Think how significant this is to understanding the daily struggles we experience. Not being able to observe ones self- that has implications for the ever popular concept of taking responsibility for one’s actions. Not being able to notice and interpret bodily signals- that can be part of the explanation for the constant hygiene and toileting problems these children experience.
Inability to recognize and identify bodily sensations can also lead to serious social problems.
In examining brain waves of traumatized children, researchers discover that some parts of the child’s brain are over active and some are under active- often at the same time. Children especially have difficulty moving between states, such as between sleep and wakeful attention, or excitement and calm.
Researchers have also learned that the sleep problems experienced by children with trauma may be more significant than previously thought. We have all noticed that large numbers of our kids cannot get to sleep, or wake up, or have nightmares. However, it is now known that even when these kids appear to be sleeping they spend much less time in deep sleep than other children- and deep sleep is what is restorative and nourishing.
Understanding the biology behind the behavior we see can be helpful in not taking it personally, having patience, and deliberately designing interventions to target certain kinds of brain changes.
The presenters gave many examples of how neurofeedback had helped children, including for ADHD and even for schizophrenia. Neurofeedback also improved the musical performances of both skilled musicians and novice nine year olds, as reported by John Gruzelier, MD in Neurofeedback and its Benefits for Psychological Integration and Creativity.

# # # #

■ REQUIRED WORK ■
#1 Repeat the part of the passage on trauma and the brain that begins at the words "Understanding the biology" and ends after the words "Integration and Creativity.".
#2 According to the passage on trauma and the brain, what kind of sleep do traumatized children get much less of than other children, even when they appear to be sleeping?
#3 Can you continue the passage on trauma and the brain from where it stops?
The records are separate material, unrelated to the passage on trauma and the brain.

■ EXTRACTED RECORDS ■
# # # #

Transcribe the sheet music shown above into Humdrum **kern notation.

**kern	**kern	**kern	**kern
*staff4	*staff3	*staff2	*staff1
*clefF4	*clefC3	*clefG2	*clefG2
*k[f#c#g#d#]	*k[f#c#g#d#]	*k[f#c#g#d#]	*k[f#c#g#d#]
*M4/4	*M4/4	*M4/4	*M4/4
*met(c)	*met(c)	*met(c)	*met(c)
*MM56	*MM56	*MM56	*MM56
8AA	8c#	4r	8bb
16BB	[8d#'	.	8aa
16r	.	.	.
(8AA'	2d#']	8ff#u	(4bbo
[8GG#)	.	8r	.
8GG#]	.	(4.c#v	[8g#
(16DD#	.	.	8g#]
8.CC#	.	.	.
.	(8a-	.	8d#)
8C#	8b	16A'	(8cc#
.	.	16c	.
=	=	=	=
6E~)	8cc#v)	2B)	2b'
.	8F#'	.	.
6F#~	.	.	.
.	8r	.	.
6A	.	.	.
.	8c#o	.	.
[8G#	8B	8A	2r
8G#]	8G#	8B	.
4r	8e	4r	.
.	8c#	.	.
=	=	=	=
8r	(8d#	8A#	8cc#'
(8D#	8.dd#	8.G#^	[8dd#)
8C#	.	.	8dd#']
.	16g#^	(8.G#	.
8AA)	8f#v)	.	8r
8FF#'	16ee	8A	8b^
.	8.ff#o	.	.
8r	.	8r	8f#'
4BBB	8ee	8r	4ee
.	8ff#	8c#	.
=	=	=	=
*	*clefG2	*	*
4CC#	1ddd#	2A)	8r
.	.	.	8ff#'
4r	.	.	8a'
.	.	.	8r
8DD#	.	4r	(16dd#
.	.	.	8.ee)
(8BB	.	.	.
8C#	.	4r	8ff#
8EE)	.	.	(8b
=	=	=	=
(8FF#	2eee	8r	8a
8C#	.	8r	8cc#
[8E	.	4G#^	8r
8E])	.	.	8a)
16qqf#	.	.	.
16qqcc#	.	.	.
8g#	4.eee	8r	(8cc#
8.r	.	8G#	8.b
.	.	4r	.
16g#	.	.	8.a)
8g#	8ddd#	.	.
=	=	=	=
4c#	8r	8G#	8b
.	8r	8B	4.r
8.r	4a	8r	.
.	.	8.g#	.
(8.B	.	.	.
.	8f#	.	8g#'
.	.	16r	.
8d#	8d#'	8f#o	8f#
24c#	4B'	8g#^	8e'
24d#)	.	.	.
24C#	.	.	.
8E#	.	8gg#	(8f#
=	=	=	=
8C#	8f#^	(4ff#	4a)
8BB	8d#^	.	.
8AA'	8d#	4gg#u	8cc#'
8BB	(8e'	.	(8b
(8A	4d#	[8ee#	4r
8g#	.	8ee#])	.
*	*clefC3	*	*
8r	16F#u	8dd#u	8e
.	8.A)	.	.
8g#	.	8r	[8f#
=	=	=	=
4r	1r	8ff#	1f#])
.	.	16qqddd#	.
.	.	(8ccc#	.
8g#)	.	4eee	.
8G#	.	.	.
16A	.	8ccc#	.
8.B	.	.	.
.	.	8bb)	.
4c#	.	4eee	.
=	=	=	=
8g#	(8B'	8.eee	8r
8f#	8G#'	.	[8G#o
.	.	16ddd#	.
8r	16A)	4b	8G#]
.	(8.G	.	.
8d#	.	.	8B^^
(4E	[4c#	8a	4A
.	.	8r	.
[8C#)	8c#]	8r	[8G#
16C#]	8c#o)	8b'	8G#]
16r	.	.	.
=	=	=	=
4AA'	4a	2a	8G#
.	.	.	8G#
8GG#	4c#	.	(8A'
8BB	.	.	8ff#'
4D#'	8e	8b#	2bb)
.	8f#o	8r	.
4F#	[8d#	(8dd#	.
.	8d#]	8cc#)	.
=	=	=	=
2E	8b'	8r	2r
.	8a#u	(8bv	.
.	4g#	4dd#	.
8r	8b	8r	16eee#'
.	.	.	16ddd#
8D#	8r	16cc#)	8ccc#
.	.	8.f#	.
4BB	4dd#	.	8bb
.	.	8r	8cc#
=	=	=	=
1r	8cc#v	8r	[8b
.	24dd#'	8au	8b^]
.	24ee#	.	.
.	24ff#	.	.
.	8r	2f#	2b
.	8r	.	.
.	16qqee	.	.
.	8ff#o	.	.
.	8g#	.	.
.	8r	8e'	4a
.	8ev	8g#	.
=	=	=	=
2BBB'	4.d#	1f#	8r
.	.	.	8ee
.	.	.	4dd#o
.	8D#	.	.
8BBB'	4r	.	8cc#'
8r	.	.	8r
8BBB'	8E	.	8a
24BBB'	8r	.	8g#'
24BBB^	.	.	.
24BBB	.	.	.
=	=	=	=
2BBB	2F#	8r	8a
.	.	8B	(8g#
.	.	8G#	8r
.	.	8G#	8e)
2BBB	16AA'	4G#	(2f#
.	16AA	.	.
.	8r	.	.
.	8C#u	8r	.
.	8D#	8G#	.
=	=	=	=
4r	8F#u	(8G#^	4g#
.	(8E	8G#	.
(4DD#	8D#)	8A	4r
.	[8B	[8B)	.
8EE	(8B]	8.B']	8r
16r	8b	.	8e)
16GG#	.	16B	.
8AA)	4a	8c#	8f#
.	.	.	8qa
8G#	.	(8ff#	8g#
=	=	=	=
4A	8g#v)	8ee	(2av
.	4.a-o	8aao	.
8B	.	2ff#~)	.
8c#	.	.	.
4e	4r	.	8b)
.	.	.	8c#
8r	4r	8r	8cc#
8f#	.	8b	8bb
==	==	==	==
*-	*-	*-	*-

# # # #

■ REPLIES ■
#1
Understanding the biology behind the behavior we see can be helpful in not taking it personally, having patience, and deliberately designing interventions to target certain kinds of brain changes.
The presenters gave many examples of how neurofeedback had helped children, including for ADHD and even for schizophrenia. Neurofeedback also improved the musical performances of both skilled musicians and novice nine year olds, as reported by John Gruzelier, MD in Neurofeedback and its Benefits for Psychological Integration and Creativity.

#2 Deep sleep.

#3
Margaret E. Blaustein, PhD earned a standing ovation with her presentation Lessons from Kids and Families on the Treatment of Developmental Trauma. She brought the voices of the children and families into the conference, relating her ten lessons. They included both seeing the oak tree in every acorn (the strengths in the kids and families) and sometimes admitting that life sucks. Her strongest message was that traumatized kids are complex and deserve a thoughtful, complex intervention from us.
And as Ed Tronick, PhD said in his presentation Infants’ Reactivity and Coping With Stress: Here Today, Gone Tomorrow: The best tool is a "polymorphic stress resolver: an adult who unconditionally cares in all ways and at all levels."
That would be us.
I cannot write about this conference without mentioning the campaign led by Bessel van der Kolk to establish a new diagnosis to be included in the DSM V: Developmental Trauma Disorder. With a diagnosis that more completely and accurately captures the reality of children and adults that grow up with neglect, trauma and attachment disruptions, we can have research, medication, and treatments that really make a difference. To learn more about this diagnosis and the criteria for it, visit http://www.traumacenter.org/announcements/DTD_papers_Oct_09.pdf. To contribute badly needed funds to its establishment, see http://www.traumacenter.org/products/DTD_Field_Trial.php.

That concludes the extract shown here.